Exercise text Block Start
Does string theory also predict the cosmological constant term, one that Einstein originally included in the equations? At this level, the answer is unquestionably Yes and Cumrun Vafa and pals surely agree. To say the least, string theory predicts lots of vacua with a negative value of the cosmological constant, the anti de Sitter (AdS) vacua. In fact, those are the vacua where the holographic principle of quantum gravity may be shown rather rigorously – holography takes the form of Maldacena's AdS/CFT correspondence.

There are lots of Minkowski, \(\Lambda=0\), vacua in string theory. And there are also lots of AdS, \(\Lambda\lt 0\), vacua in string theory. I think that the evidence is clear and no one who is considered a real string theorist by most string theorists disputes the statement that both groups of vacua, flat Minkowski vacua and AdS vacua, are predicted by string theory.

The real open question is whether string theory allows the existence of \(\Lambda \gt 0\) (de Sitter or dS) vacua. Those seem to be needed to describe the accelerated expansion of the Universe in terms of the cosmological constant. After 2000, the widespread view – if counted by the number of heads or number of papers – was that string theory allowed the positive cosmological constant. Even though I still find de Sitter vacua in string theory plausible, I believe that it's fair to say that the frantic efforts to spread this de Sitter view – and write papers about de Sitter in string theory – may be described as a sign of group think in the community.

There have always been reason to doubt whether string theory allows de Sitter vacua at all. At the end of the last millennium, Maldacena and Nunez wrote a paper with a no-go theorem. It was mostly based on supergravity, a supersymmetric extension of Einstein's general relativity and a low-energy limit of superstring theories, but people generally believed that this approximation of string theory was valid in the context of the proof.

Sociologically, you may also want to know that in the 1990s, Edward Witten was "predicting" that the cosmological constant had to be exactly zero (and a symmetry-like principle would be found that implies the vanishing value). He was motivated by the experience with string theory. Even before Maldacena and Nunez and lots of similar work, it looked very hard to establish de Sitter, \(\Lambda \gt 0\) vacua in string theory. However, some of these problems could have been – and were – considered just technical difficulties. Why? Because if the cosmological constant is positive, you don't have any time-like Killing vectors and there can be no unbroken spacetime supersymmetry. Controlled stringy calculations only work when the spacetime supersymmetry is present (and guarantees lots of cancellations etc.) which is why people were willing to think that the difficulties in finding de Sitter vacua in string theory were only technical difficulties – caused by the hard calculations in the case of a broken supersymmetry.
Exercise text Block End
Source data Block Start
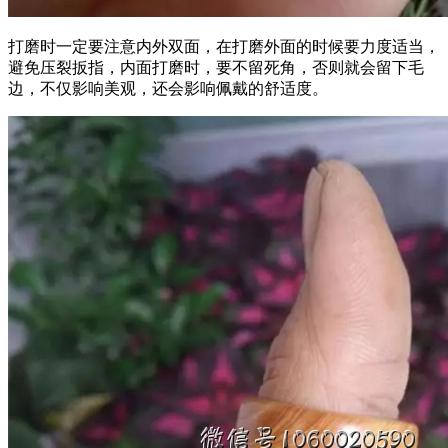
打磨时一定要注意内外双面，在打磨外面的时候要力度适当，
避免压裂扳指，内面打磨时，要不留死角，否则就会留下毛
边，不仅影响美观，还会影响佩戴的舒适度。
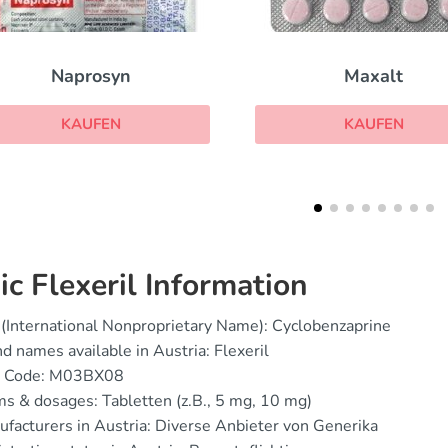
Maxalt
Diclofenac
KAUFEN
KAUFEN
ic Flexeril Information
(International Nonproprietary Name): Cyclobenzaprine
d names available in Austria: Flexeril
 Code: M03BX08
s & dosages: Tabletten (z.B., 5 mg, 10 mg)
facturers in Austria: Diverse Anbieter von Generika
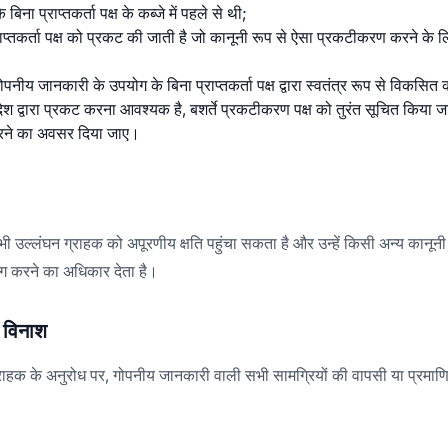
बिना प्राप्तकर्ता पक्ष के कब्जे में पहले से थी;
प्राप्तकर्ता पक्ष को प्रकट की जाती है जो कानूनी रूप से ऐसा प्रकटीकरण करने के
नीय जानकारी के उपयोग के बिना प्राप्तकर्ता पक्ष द्वारा स्वतंत्र रूप से विकसित 
श द्वारा प्रकट करना आवश्यक है, बशर्ते प्रकटीकरण पक्ष को तुरंत सूचित किया 
ी उल्लंघन ग्राहक को अपूरणीय क्षति पहुंचा सकता है और उन्हें किसी अन्य कानून
ांग करने का अधिकार देता है।
 विनाश
्राहक के अनुरोध पर, गोपनीय जानकारी वाली सभी सामग्रियों की वापसी या प्रमाण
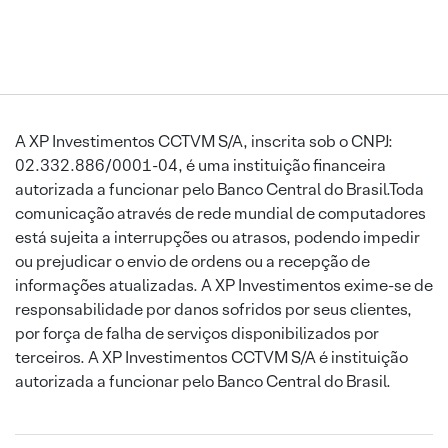
A XP Investimentos CCTVM S/A, inscrita sob o CNPJ:
02.332.886/0001-04, é uma instituição financeira
autorizada a funcionar pelo Banco Central do Brasil.Toda
comunicação através de rede mundial de computadores
está sujeita a interrupções ou atrasos, podendo impedir
ou prejudicar o envio de ordens ou a recepção de
informações atualizadas. A XP Investimentos exime-se de
responsabilidade por danos sofridos por seus clientes,
por força de falha de serviços disponibilizados por
terceiros. A XP Investimentos CCTVM S/A é instituição
autorizada a funcionar pelo Banco Central do Brasil.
Source data Block End
§ Tasks to perform:
1. Rewrite the string theory passage from "There are lots" to "by string theory.", changing "AdS" to "anti de Sitter".
2. Summarize the string theory passage in two sentences.
3. In the string theory passage, who wrote a paper with a no-go theorem at the end of the last millennium?
The entries above are material separate from the string theory passage.

§ Per-task outputs:
1.
There are lots of Minkowski, \(\Lambda=0\), vacua in string theory. And there are also lots of anti de Sitter, \(\Lambda\lt 0\), vacua in string theory. I think that the evidence is clear and no one who is considered a real string theorist by most string theorists disputes the statement that both groups of vacua, flat Minkowski vacua and anti de Sitter vacua, are predicted by string theory.

2. String theory clearly predicts many vacua with a zero or negative cosmological constant, the Minkowski and AdS vacua, but whether it allows de Sitter vacua with a positive constant is the real open question. The author still finds de Sitter vacua plausible but calls the post-2000 push for them a sign of group think, noting a no-go theorem by Maldacena and Nunez and difficulties that many attributed to hard calculations when supersymmetry is broken.

3. Maldacena and Nunez.